AUSTERITY and spiralling housing costs have pushed a further 400,000 children and 300,000 pensioners into poverty over the past four years, a charity’s report suggests.
More than 14million people now live in poverty, which is classed as less than 60 per cent of average income, the Joseph Roundtree Foundation (JRF) added.
It said Britain was at a ‘turning point’ after the first sustained rise in the figures for 20 years.
The report comes as the social mobility czar Alan Milburn resigned, along with his fellow board members, saying there was ‘little hope’ of fixing the problem because the government was fixated on Brexit.
‘There’s only so long you can go on pushing water uphill,’ Mr Milburn added. ‘The government as a whole, it’s become increasingly obvious, simply doesn’t have a plan to tackle the searing divides that scar the nation.’
The JRF singled out higher food and energy bills, housing costs, along with the four-year freeze on tax credits and working age benefits among the chief causes.
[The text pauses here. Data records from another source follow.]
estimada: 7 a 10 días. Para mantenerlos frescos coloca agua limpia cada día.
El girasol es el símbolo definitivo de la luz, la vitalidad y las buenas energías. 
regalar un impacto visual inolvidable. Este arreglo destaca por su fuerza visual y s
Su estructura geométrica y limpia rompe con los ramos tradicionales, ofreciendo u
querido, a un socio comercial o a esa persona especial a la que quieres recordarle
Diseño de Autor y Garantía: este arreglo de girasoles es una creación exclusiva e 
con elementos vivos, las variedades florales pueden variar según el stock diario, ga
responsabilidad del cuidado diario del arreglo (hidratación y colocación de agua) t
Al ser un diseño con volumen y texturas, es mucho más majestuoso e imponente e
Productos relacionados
Its chief executive Campbell Robb said: ‘Political choices, wage stagnation and economic uncertainty mean that hundreds of thousands more
people are struggling to make ends meet. The Budget offered little to ease the strain and put low income households’ finances on a firmer footing.’
An estimated 4million children — nearly a third of the total — are in poverty, along with 1.9million OAPs.
It equates to £297 a week after housing costs for a single parent with two children aged five and 14, or £144 for a single person with no dependents.
Child poverty will rise until at least 2022, the Institute of Fiscal Studies has said. The JRF, which is calling for more affordable homes, warned those on low incomes are not saving for a pension and ‘more older people are likely to rent and have higher housing costs in retirement’.
The Department for Work and Pensions said it was spending an extra £4.2billion supporting pensioners, carers and the disabled in 2018 and still spends £90billion a year on those of working age. Since 2010 ‘people in absolute poverty has fallen by over half a million,’ it added.
But Shadow works and pensions secretary Debbie Abrahams said wage stagnation and cuts, combined with rising cost of household essentials, was a ‘terrifying prospect for millions’.